- Robert Knight in 1967

Background information
- Born: Robert Henry Peebles April 21, 1940 Franklin, Tennessee, U.S.
- Died: November 5, 2017 (aged 77) Nashville, Tennessee, U.S.
- Genres: Soul, pop
- Occupations: Singer
- Years active: 1960–2017
- Labels: Dot, Monument

= Robert Knight (singer) =

American singer (1940–2017)

Robert Knight (born Robert Henry Peebles; April 21, 1940 – November 5, 2017) was an American singer, best known for his 1967 recording of the song "Everlasting Love".

==Career==
Robert Peebles was born in Franklin, Tennessee, United States, in 1940 according to family and official records, though some sources give the year 1945. As Robert Knight, he made his professional vocal debut with the Paramounts, a quintet consisting of school friends. Signed to Dot Records in 1960, they recorded "Free Me" in 1961, a US R&B hit single that outsold a rival version by Johnny Preston.

After this initial success, their subsequent releases flopped, resulting in a breakup of the group. They also broke their recording contract with Dot and were prevented from recording for 4 1/2 years. Knight attended Tennessee State University, where he studied chemistry and sang with the Fairlanes, a vocal trio.

In 1967, after Knight was seen performing with the Fairlanes in Nashville at a Vanderbilt University fraternity, he was offered a contract as a solo artist by the Rising Sons label. His first recording, "Everlasting Love", written by label owners Buzz Cason and Mac Gayden, was a success, reaching number 14 on the US R&B chart and number 13 on the Hot 100 on 18–25 November 1967. This enduring song was an even bigger success in the UK the following year when a version by Love Affair reached number 1, preventing Knight's version from progressing further than number 40.
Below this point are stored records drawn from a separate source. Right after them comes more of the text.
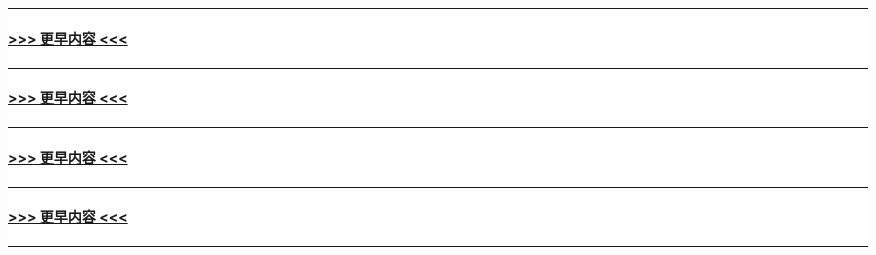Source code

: ----
#### [ >>> 更早内容 <<< ](../indexes/prog1530-earlier.md?t=10110311)

----
#### [ >>> 更早内容 <<< ](../indexes/prog1530-earlier.md?t=10110322)

----
#### [ >>> 更早内容 <<< ](../indexes/prog1530-earlier.md?t=10110333)

----
#### [ >>> 更早内容 <<< ](../indexes/prog1530-earlier.md?t=10110344)

----
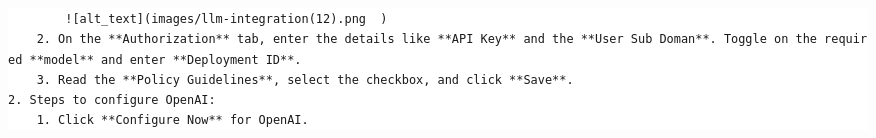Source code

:             ![alt_text](images/llm-integration(12).png  )
        2. On the **Authorization** tab, enter the details like **API Key** and the **User Sub Doman**. Toggle on the required **model** and enter **Deployment ID**.
        3. Read the **Policy Guidelines**, select the checkbox, and click **Save**.
    2. Steps to configure OpenAI:
        1. Click **Configure Now** for OpenAI.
Knight scored two further pop hits at home, "Blessed Are the Lonely" and "Isn't It Lonely Together". In the 1970s he hit the UK Singles Chart again with the re-issue of his 1968 recording "Love on a Mountain Top", reaching number 10 in early 1974 in the UK Singles Chart. The song was also written by Cason and Gayden. The re-issued "Everlasting Love" went even higher in the UK in 1974, reaching the Top 20, and Carl Carlton's version peaked at number 6 on the Hot 100 on 23–30 November 1974, seven years to the week after Knight's version peaked. His final UK chart record was "Better Get Ready for Love" which reached number 53 in May 1974.

He also worked for Vanderbilt University as a chemical lab technician, a chemistry teacher, and a member of the grounds crew.

Knight died at home in Nashville, Tennessee, aged 77.

==Discography==
===Studio albums===

| Year | Album | US Pop |
| 1967 | Everlasting Love | 196 |
| 1971 | Love on a Mountain Top (UK only) | — |
"—" denotes releases that did not chart.

===Singles===

| Year | Single | Chart positions |  |  |  |
| US Pop | US R&B | UK | CAN |
| 1967 | "Everlasting Love" | 13 | 14 | 40 | 26 |
| 1968 | "Blessed Are the Lonely" | 97 | — | — | — |
| "Isn't It Lonely Together" | 97 | — | — | 85 |
| 1970 | "I Only Have Eyes for You" | — | — | — | — |
| 1973 | "Love on a Mountain Top" | — | — | 10 | — |
| 1974 | "Everlasting Love" (reissue) | — | — | 19 | — |
| "Better Get Ready for Love" | — | — | 53 | — |
| "The Outsider" | — | — | — | — |
| 1975 | "I'm Coming Home to You" | — | — | — | — |
| 1976 | "I've Got News for You" | — | — | — | — |
"—" denotes releases that did not chart or were not released in that territory.